Tareas a realizar —
a) Responde con la información del texto sobre la historia de la lotería:
(i) ¿Durante qué dinastía aparecen en China los primeros rastros de algo parecido a una lotería?
(ii) ¿En qué ocasiones eran frecuentes las loterías en Roma?
(iii) ¿Qué obligación podía tocarle a alguien en una lotería romana?
b) Vuelve a escribir sin cambios el fragmento del texto sobre la historia de la lotería que va desde "Los romanos, que" hasta "de la vida.".
c) Escribe lo que sigue al final del texto sobre la historia de la lotería.

Texto de lectura —
::::

Los primeros rastros reconocibles de algo parecido a una lotería aparecen en la antigua China, durante la dinastía Han. Allí se organizaban sorteos para recaudar fondos públicos, y una parte del dinero se destinaba a obras estatales de envergadura. Existe incluso la sospecha —históricamente imposible de demostrar y, por tanto, irresistible— de que algunos tramos de la Gran Muralla se pagaron con boletos. La idea era sencilla y eficaz: muchos contribuyen poco para que uno reciba mucho, mientras el Estado se queda con lo suficiente para no tener que subir impuestos, que es siempre una estrategia impopular.

Los romanos, que nunca dejaron pasar una oportunidad de organizar algo con pompa, también jugaron con el azar. En Roma, las loterías eran frecuentes en banquetes y celebraciones, donde se repartían premios que iban desde objetos valiosos hasta bromas pesadas disfrazadas de regalos. No era raro que alguien se llevase una vajilla de plata mientras su vecino obtenía una ánfora vacía o, peor aún, la obligación de organizar la próxima cena. El azar romano tenía sentido del humor y una clara vocación pedagógica: enseñaba a no esperar demasiado de la vida.

::::

Los datos —

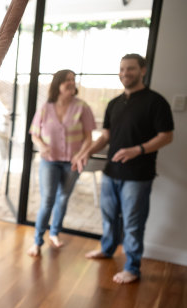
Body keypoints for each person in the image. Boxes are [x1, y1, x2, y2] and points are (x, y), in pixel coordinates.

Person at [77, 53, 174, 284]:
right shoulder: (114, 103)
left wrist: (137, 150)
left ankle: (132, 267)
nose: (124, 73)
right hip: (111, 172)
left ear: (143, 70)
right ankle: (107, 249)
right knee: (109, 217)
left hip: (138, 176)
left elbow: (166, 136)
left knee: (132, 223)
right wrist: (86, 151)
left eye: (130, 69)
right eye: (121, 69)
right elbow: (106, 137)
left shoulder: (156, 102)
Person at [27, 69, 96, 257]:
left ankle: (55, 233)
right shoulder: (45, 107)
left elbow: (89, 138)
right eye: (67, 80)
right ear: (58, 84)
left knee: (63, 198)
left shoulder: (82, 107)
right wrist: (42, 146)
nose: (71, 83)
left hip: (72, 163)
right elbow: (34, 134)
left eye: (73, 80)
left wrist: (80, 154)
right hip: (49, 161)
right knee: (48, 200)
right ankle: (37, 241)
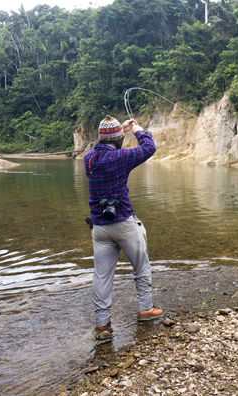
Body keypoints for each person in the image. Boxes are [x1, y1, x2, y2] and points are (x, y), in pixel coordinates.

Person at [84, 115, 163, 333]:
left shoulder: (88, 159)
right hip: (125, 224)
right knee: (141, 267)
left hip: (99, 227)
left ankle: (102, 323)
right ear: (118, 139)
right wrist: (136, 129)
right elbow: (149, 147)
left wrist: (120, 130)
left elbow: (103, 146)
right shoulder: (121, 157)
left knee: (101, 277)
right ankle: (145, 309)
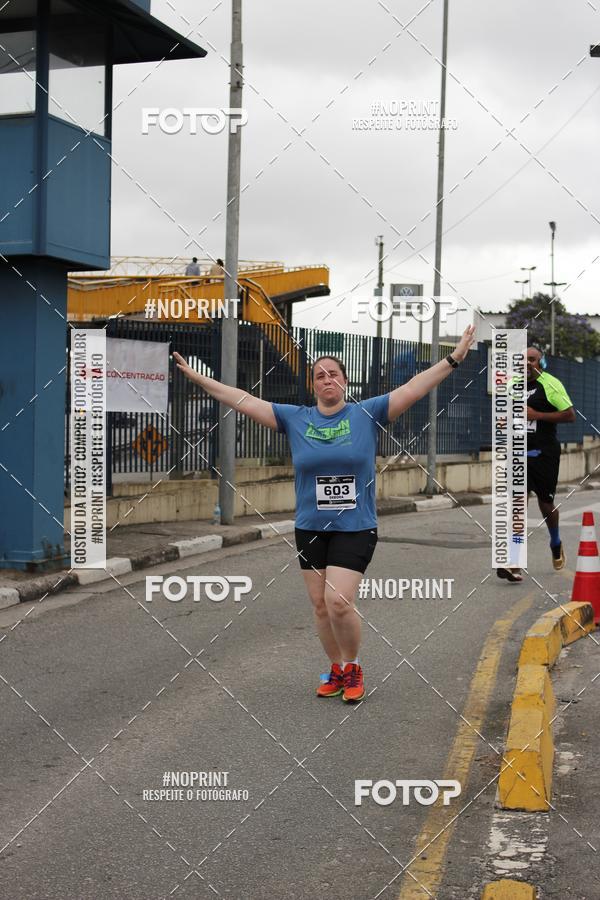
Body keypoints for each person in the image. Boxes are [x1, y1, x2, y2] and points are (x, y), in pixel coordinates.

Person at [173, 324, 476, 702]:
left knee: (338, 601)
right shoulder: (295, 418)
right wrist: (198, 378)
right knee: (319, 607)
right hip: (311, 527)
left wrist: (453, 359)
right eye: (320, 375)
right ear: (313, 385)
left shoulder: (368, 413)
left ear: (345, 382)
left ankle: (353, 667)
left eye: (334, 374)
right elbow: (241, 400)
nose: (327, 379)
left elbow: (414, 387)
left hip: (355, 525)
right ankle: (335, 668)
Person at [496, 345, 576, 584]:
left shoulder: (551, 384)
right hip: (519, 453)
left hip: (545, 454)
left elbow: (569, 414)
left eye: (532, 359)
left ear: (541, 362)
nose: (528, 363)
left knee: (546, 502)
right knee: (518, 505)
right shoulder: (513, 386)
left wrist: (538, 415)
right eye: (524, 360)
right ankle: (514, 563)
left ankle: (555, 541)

::::

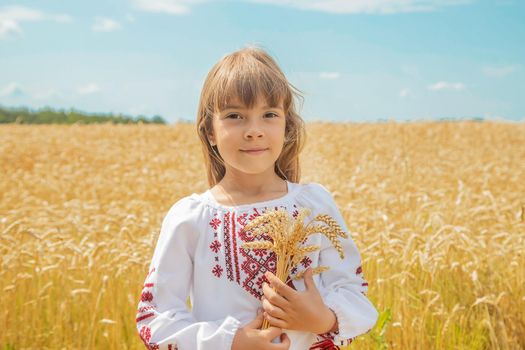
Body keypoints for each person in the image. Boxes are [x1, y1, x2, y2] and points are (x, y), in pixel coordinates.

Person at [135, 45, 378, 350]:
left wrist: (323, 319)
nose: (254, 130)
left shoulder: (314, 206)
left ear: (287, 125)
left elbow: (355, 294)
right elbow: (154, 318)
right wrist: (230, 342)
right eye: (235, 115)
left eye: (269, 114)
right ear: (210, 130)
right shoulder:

::::

Lista de respuestas —
a)
(i) Durante la dinastía Han.
(ii) En banquetes y celebraciones.
(iii) La obligación de organizar la próxima cena.

b)
Los romanos, que nunca dejaron pasar una oportunidad de organizar algo con pompa, también jugaron con el azar. En Roma, las loterías eran frecuentes en banquetes y celebraciones, donde se repartían premios que iban desde objetos valiosos hasta bromas pesadas disfrazadas de regalos. No era raro que alguien se llevase una vajilla de plata mientras su vecino obtenía una ánfora vacía o, peor aún, la obligación de organizar la próxima cena. El azar romano tenía sentido del humor y una clara vocación pedagógica: enseñaba a no esperar demasiado de la vida.

c)
Durante la Edad Media, la lotería reapareció como una herramienta práctica en ciudades que necesitaban dinero, pero no querían admitirlo abiertamente. En la Italia renacentista, especialmente en Génova y Venecia, se organizaban sorteos públicos para financiar guerras, murallas y otros gastos inevitables de la civilización. En Génova, el sistema de elegir al azar a miembros del consejo municipal acabó dando lugar a apuestas sobre los nombres seleccionados. Aquello derivó, casi sin querer, en una de las primeras loterías modernas. Fue un avance democrático: por primera vez, cualquiera podía perder dinero en igualdad de condiciones.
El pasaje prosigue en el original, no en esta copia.